Skin Cancer in Dogs & Cats

Skin cancer are common in dogs and cats. They can be benign or malignant. What causes skin cancer? How is it diagnosed? How is it treated, and how do I check my pet for skin cancer?

Skin Cancer in Dogs & Cats

What is skin cancer?

Skin cancer (also called skin tumours or skin neoplasms) are common in dog and cats. Skin cancer accounts for around 25 to 45% of all cancers in dogs, and about 20 to 30% of all cancers in cats. Skin cancer can be benign, where they do not invade nearby tissue or spread to other parts of the body (i.e. metastasis). However, they can be malignant, where they can potentially invade nearby tissue, and spread to other parts of the body, such as the lymph nodes, lungs, or internal organs. The majority of skin cancer in dogs are benign (57.5 to 80%). Conversely, the majority of skin cancer in cats are malignant (50 to 65%).

What causes skin cancer?

Dogs and cats of all ages are at risk of skin cancer. The cause of skin cancer is generally unknown. However, viruses, ultraviolet (UV) radiation, ionising radiation, immunosuppression, and genetic factors, likely play a role.

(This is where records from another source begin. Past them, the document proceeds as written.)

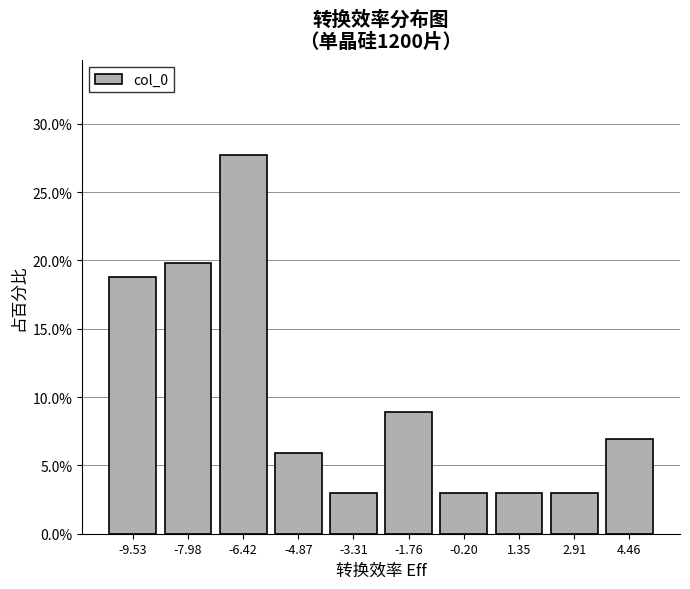

Reading left to right, list every bar in this chart as the range it spans on the x-axis followed by its height. Neither the bar edges nor the heights are printed on the chart, so give them approximately, as read against the axes.

-10.4 to -8.8: 19.0
-8.8 to -7.2: 20.0
-7.2 to -5.6: 27.5
-5.6 to -4.0: 6.0
-4.0 to -2.6: 3.0
-2.6 to -1.0: 9.0
-1.0 to 0.6: 3.0
0.6 to 2.2: 3.0
2.2 to 3.6: 3.0
3.6 to 5.2: 7.0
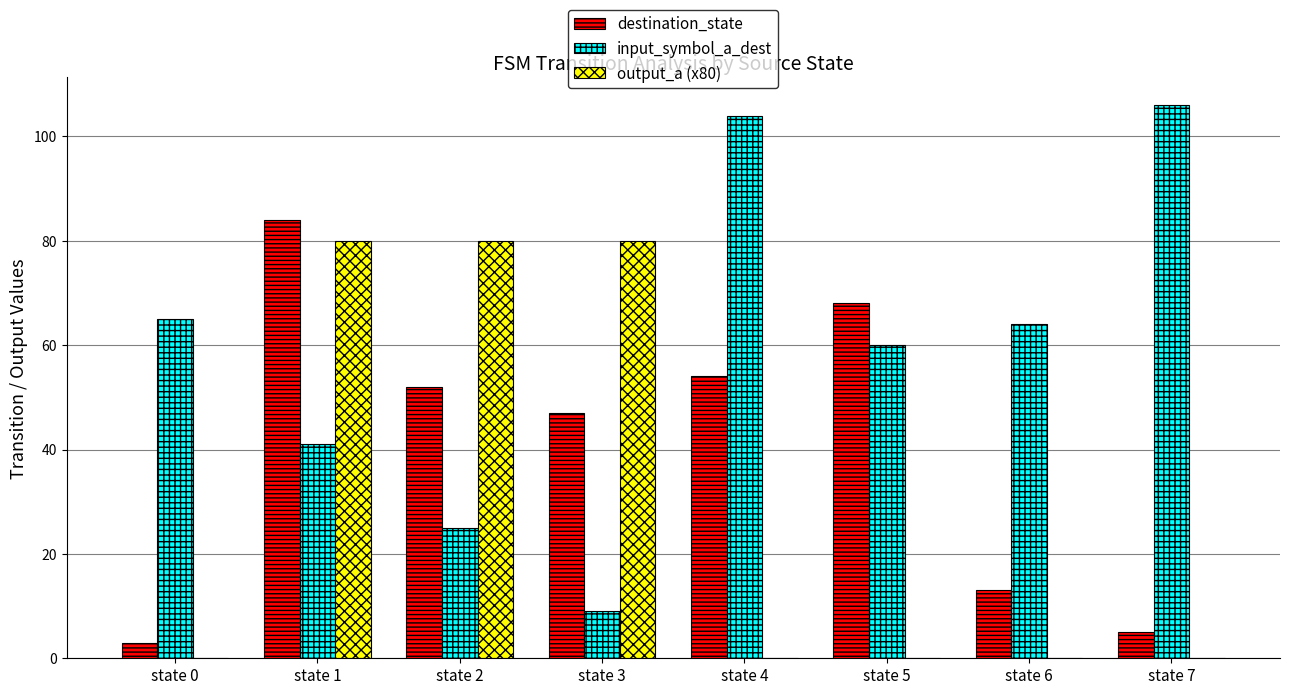

What is the greatest value displayed?

106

How is skin cancer diagnosed?

When a skin mass or lesion is detected, every attempt should be made to obtain a specific diagnosis. Knowledge of the type of skin cancer will assist your veterinarian in determining the prognosis, and appropriate treatment recommendations for your pet.


A diagnosis is usually confirmed by sampling the skin mass or lesion with cytology (fine needle aspirate samples) or biopsy (tissue sample). Cytology is usually the first step, and is performed by directing a small needle into the skin mass or lesion, often without the need for sedatives. Cytology will yield single cells or small sheets of cells. Sometimes a specific diagnosis of tumor type can be obtained with cytology. However, for many skin cancers, cytology is usually only sufficient to determine if the cells are potentially a benign cancer or malignant cancer. Often, a biopsy is required for confirmation. Biopsy involves sampling of tumor tissue (e.g. surgery) that will usually require pets to undergo general anaesthesia. The biopsy specimen is then assessed by a pathologist under a microscope (i.e. histology) to try to determine the specific skin cancer type. The pathologist can also evaluate the aggressiveness of the cancer. In some situations, a diagnosis via biopsy cannot be obtained, and further stains (i.e. immunohistochemistry) are required to try to obtain a diagnosis of a specific skin cancer type.

What other tests are required?

In pets with suspected or confirmed malignant skin cancer, staging to check if the cancer has spread is recommended. Depending on the specific type of skin cancer, staging tests include lymph node evaluation, chest x-rays, abdominal ultrasound, computed tomography (CT) scan, and/or magnetic resonance imaging (MRI) scan. In addition, blood and urine tests are often recommended to assess your pet's general health, and determine if any other diseases or medical conditions (i.e. comorbidities) may affect management.

How is skin cancer treated?

Treatment will depend on the specific type of skin cancer, and can vary from leaving the skin cancer in place and monitoring it closely, surgery, chemotherapy, radiation therapy, and/or immunotherapy. Your veterinarian will discuss the individual treatment recommendations available for your pet.

How do I check my pet for skin cancer?

You can help monitor for new skin cancers by regularly running your hands over your pet to check for any skin masses or lesions. Once identified, no matter how small or insignificant you think the skin mass or lesion may be, it is important to alert your veterinarian. A body map can be performed by your veterinarian, and/or photographs taken. These can help track the skin growths that have been evaluated over time.

I hope this information helps pet owners understand more about skin cancer in dogs and cats. If you have any questions or concerns about skin cancer in your pet, please contact your veterinary health care team.